Anthropic models pulled after US export-control letter
The Commerce Department barred non-US access to Anthropic’s Fable 5 and Mythos 5.
TL;DR
- 01The Commerce Department barred non-US access to Anthropic’s Fable 5 and Mythos 5.
- 02Anthropic said it believes the letter is related to an alleged bypass of the models’ guardrails, but the department did not provide specific details and the letter has not been made public.
- 03Anthropic responded by shutting down both of its top models to all customers to ensure compliance with the directive.
The U.S. Commerce Department sent Anthropic a letter on Friday afternoon invoking an obscure export control directive that barred non-U.S. persons, including Anthropic employees, from accessing Fable 5 and Mythos 5. Anthropic said it believes the letter is related to an alleged bypass of the models’ guardrails, but the department did not provide specific details and the letter has not been made public.
Anthropic responded by shutting down both of its top models to all customers to ensure compliance with the directive. The action effectively removed those models from use while the company and officials sorted the issue.
What happened and how it unfolded
Commerce Department officials cited an unspecified national security concern when they told Anthropic that non-Americans could not access Fable 5 and Mythos 5. The enforcement letter, as described in the coverage, forced the company to act quickly and unilaterally to avoid violating the order.
Axios described tensions over the weekend between Anthropic and the administration, saying “personality differences” between the company and the Trump administration contributed to the export directive rather than a purely technical issue with the models. The Wall Street Journal reported that the security paper describing the alleged guardrail bypass was authored by security researchers at Amazon.
Anthropic shared a private copy of that paper with Katie Moussouris of Luta Security and asked for her assessment. Moussouris wrote in a blog post that the researchers demonstrated a guardrail bypass in Fable 5 but argued the bypass “should never have triggered an export control.” She also wrote that the bypass “cannot meaningfully be fixed, and any attempt would only weaken the model for defense.”
Dozens of security researchers and experts have since urged the administration to revoke the export control order, arguing the directive removes advanced cybersecurity capabilities from network defenders in the United States and is therefore dangerous.

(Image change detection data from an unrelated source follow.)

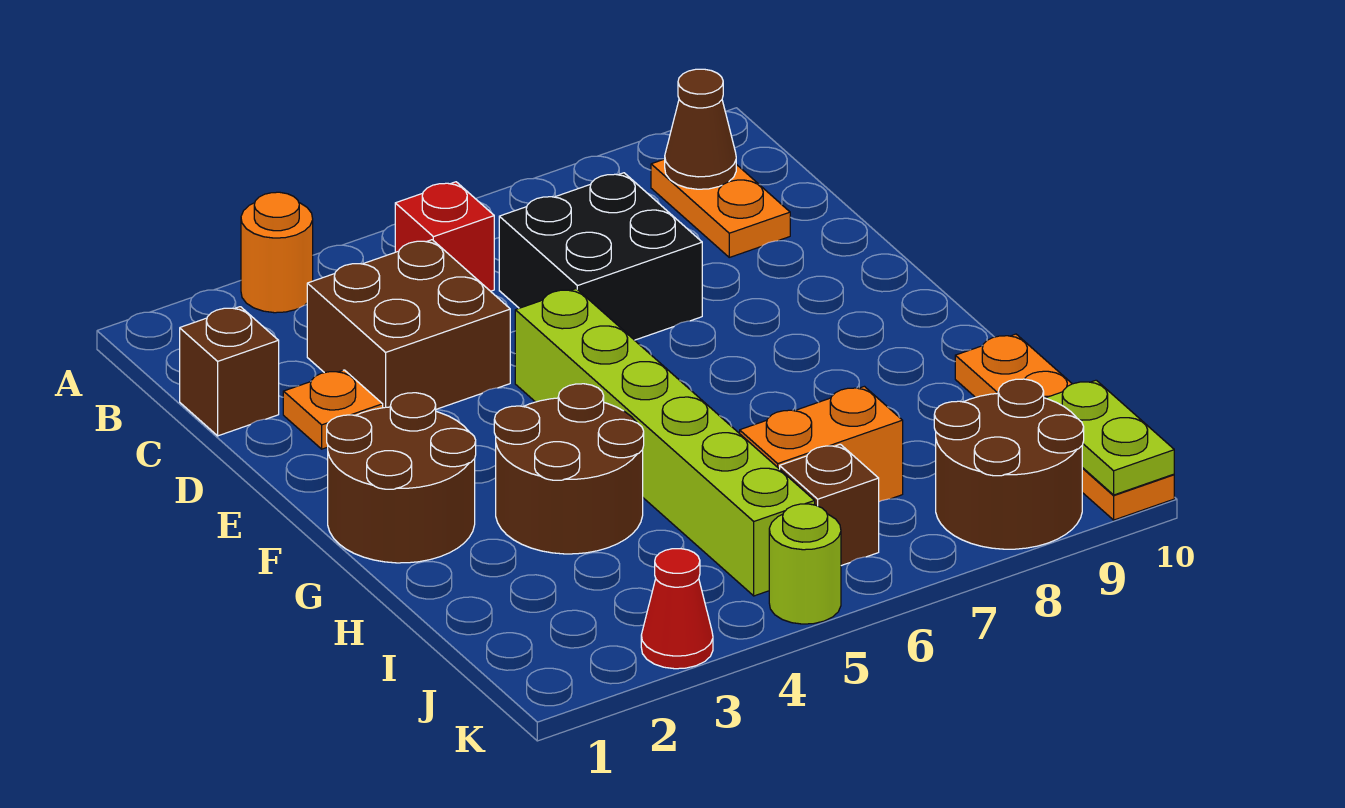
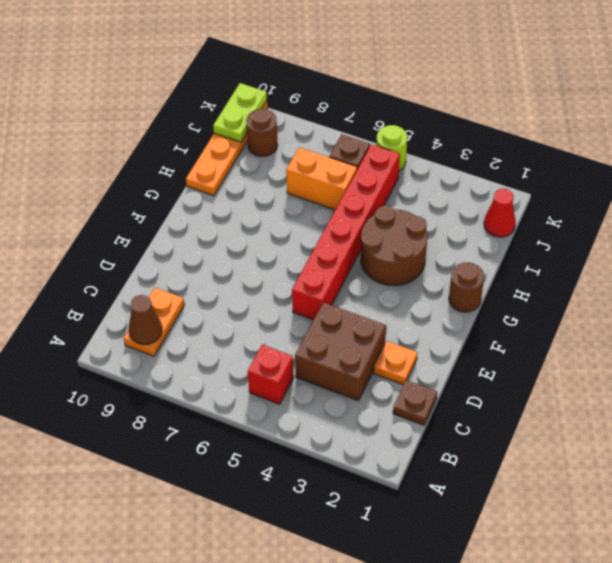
orange round brick A3 level 1 -> none
brown brick C1 level 1 -> brown plate C1 level 1
black brick C6:D7 level 1 -> none
lime brick E5:J5 level 1 -> red brick E5:J5 level 1
brown round brick F1:G2 level 1 -> brown round brick G1 level 1
brown round brick J8:K9 level 1 -> brown round brick J9 level 1
red cone K3 level 1 -> red cone J1 level 1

Prior context from past policy moves
Past administrations created broad language in export rules covering cybersecurity tools, and that vagueness nearly outlawed legitimate security and vulnerability research during the 2010s, the coverage notes. The current directive appears to revive similar concerns about sweeping language and collateral effects on legitimate security work.
Observers have framed the most recent action as partly political. Justin Hendrix, editor of Tech Policy Press, said the move is “likely to raise alarms in foreign capitals about the reliability of American AI for critical applications.” Commentators suggested the directive may reflect friction between Anthropic and government officials rather than a clear-cut technical violation, and that the White House might not have anticipated the breadth of its effects.
Why it matters
The government’s ability to force an American AI company to take models offline with a unilateral export-control demand changes the relationship between AI labs and regulators. Companies that build or host models now face a precedent where a single enforcement letter can disrupt service and remove capabilities from users without a public explanation or court process.

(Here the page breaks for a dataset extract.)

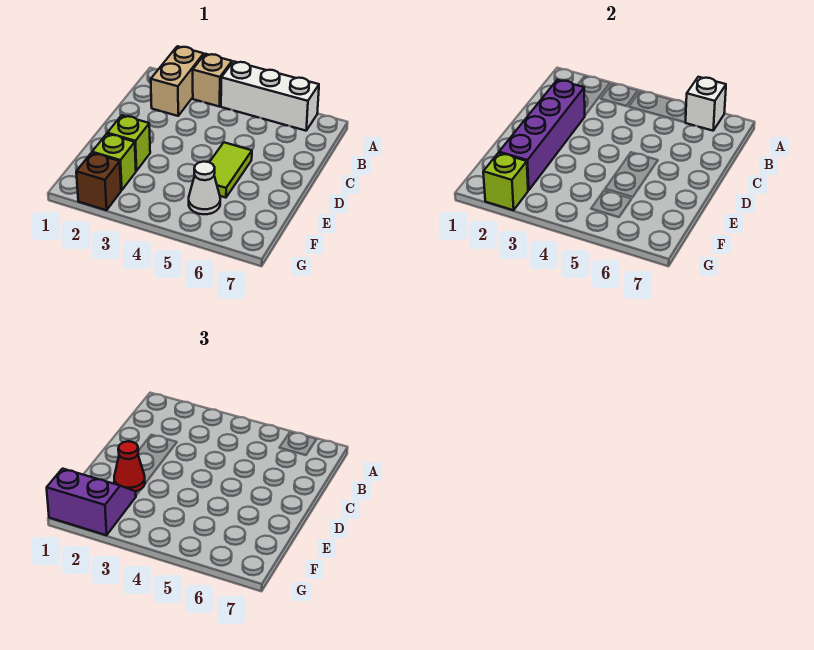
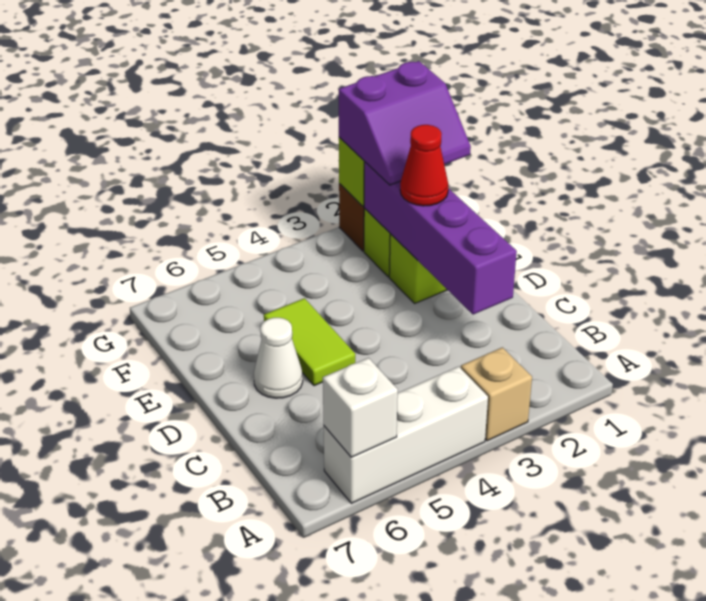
tan brick A2:B2 level 1 -> none
white cone F5 level 1 -> white cone D6 level 1

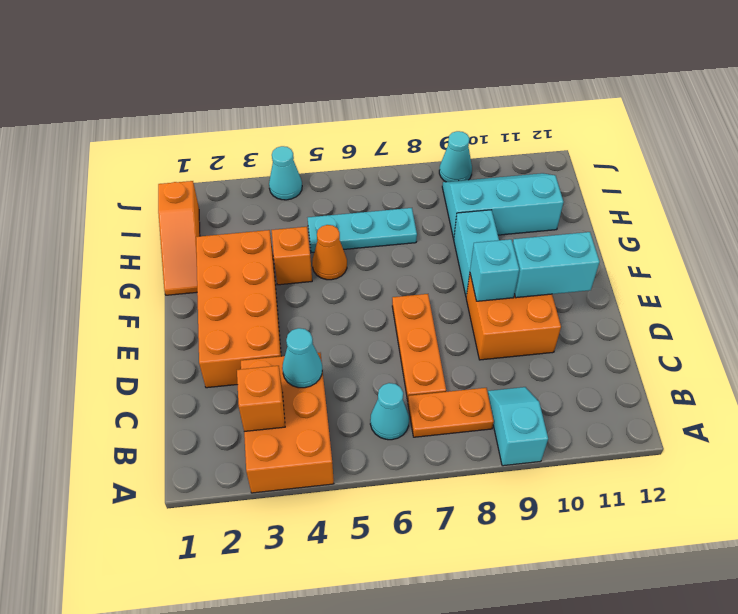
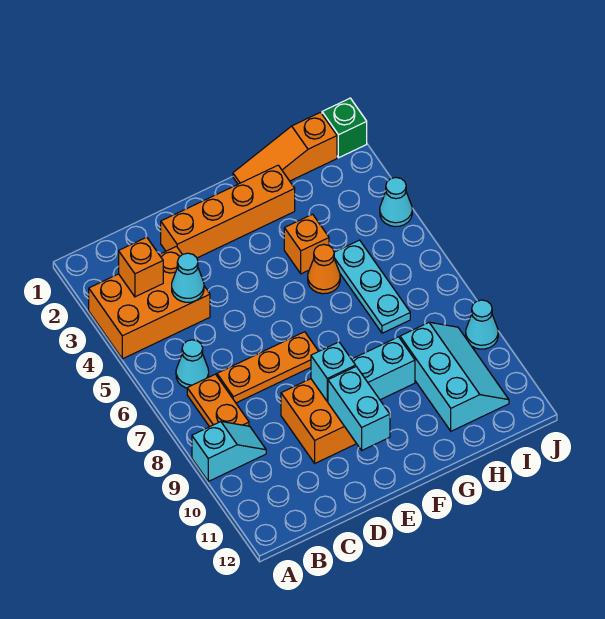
orange brick D2:G3 level 1 -> orange brick D2:G2 level 1
none -> green brick J1 level 1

That matters for defenders and customers. Security researchers argue the order stripped network defenders of advanced tools; others worry the action will sow distrust abroad about whether U.S. AI providers can deliver reliable services free from sudden political intervention. The episode also highlights the tension between fixing models to prevent misuse and preserving their utility for legitimate security work.
What to watch
Whether the administration makes the Commerce Department letter public and whether it revokes or clarifies the order are the immediate signals to monitor. Also watch for any similar enforcement actions against other U.S. AI companies and for follow-up reporting on the guardrail bypass paper whose authors the Wall Street Journal identified as Amazon security researchers.
If officials publish the rationale or withdraw the directive, that would reduce uncertainty; if not, other firms and foreign customers may reassess reliance on U.S.-based models.
- Friday afternoonCommerce Department letter
The department sent Anthropic a letter invoking an export control directive barring non-U.S. access to Fable 5 and Mythos 5.
- Same dayAnthropic pulls models
Anthropic shut down Fable 5 and Mythos 5 for all customers to comply with the directive.
- Over the weekendReporting on tensions
Axios described tense discussions and 'personality differences' between Anthropic and the administration.
- After weekendSecurity paper and analysis
Katie Moussouris posted that Anthropic shared a private paper describing a guardrail bypass; Wall Street Journal reported the paper's authors are Amazon security researchers.
- Since thenCalls to revoke order
Dozens of security researchers and experts urged the administration to revoke the export-control order, calling the move dangerous for U.S. defenders.